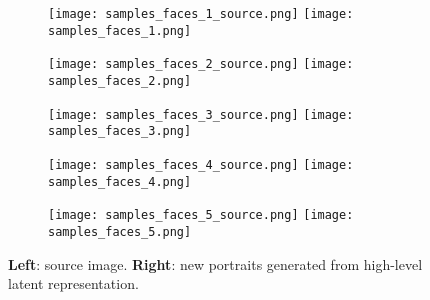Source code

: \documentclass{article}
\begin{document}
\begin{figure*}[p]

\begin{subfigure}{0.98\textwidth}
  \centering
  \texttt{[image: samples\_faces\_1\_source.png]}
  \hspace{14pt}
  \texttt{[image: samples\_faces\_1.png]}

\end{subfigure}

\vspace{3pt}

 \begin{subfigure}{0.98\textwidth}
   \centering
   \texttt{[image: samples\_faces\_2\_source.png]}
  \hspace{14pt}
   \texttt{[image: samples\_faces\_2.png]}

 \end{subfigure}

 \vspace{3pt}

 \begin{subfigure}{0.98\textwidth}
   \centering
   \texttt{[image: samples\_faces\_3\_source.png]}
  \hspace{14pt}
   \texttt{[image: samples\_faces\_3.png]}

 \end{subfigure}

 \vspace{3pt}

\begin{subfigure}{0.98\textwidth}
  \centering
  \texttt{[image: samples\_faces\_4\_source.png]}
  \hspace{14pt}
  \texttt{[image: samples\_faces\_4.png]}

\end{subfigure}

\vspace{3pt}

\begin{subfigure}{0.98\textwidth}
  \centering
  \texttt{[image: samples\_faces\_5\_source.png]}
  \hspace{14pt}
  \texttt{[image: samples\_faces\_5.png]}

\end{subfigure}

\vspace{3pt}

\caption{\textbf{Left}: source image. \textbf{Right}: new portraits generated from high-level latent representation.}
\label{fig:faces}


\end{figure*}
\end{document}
☆ ☆ ☆ ☆
**EXERCISE OBJECTIVE:** Please copy the preceding records exactly and omit the images.

**WRITTEN SOLUTION:**
Source code

: \documentclass{article}
\begin{document}
\begin{figure*}[p]

\begin{subfigure}{0.98\textwidth}
  \centering
  \texttt{[image: samples\_faces\_1\_source.png]}
  \hspace{14pt}
  \texttt{[image: samples\_faces\_1.png]}

\end{subfigure}

\vspace{3pt}

 \begin{subfigure}{0.98\textwidth}
   \centering
   \texttt{[image: samples\_faces\_2\_source.png]}
  \hspace{14pt}
   \texttt{[image: samples\_faces\_2.png]}

 \end{subfigure}

 \vspace{3pt}

 \begin{subfigure}{0.98\textwidth}
   \centering
   \texttt{[image: samples\_faces\_3\_source.png]}
  \hspace{14pt}
   \texttt{[image: samples\_faces\_3.png]}

 \end{subfigure}

 \vspace{3pt}

\begin{subfigure}{0.98\textwidth}
  \centering
  \texttt{[image: samples\_faces\_4\_source.png]}
  \hspace{14pt}
  \texttt{[image: samples\_faces\_4.png]}

\end{subfigure}

\vspace{3pt}

\begin{subfigure}{0.98\textwidth}
  \centering
  \texttt{[image: samples\_faces\_5\_source.png]}
  \hspace{14pt}
  \texttt{[image: samples\_faces\_5.png]}

\end{subfigure}

\vspace{3pt}

\caption{\textbf{Left}: source image. \textbf{Right}: new portraits generated from high-level latent representation.}
\label{fig:faces}


\end{figure*}
\end{document}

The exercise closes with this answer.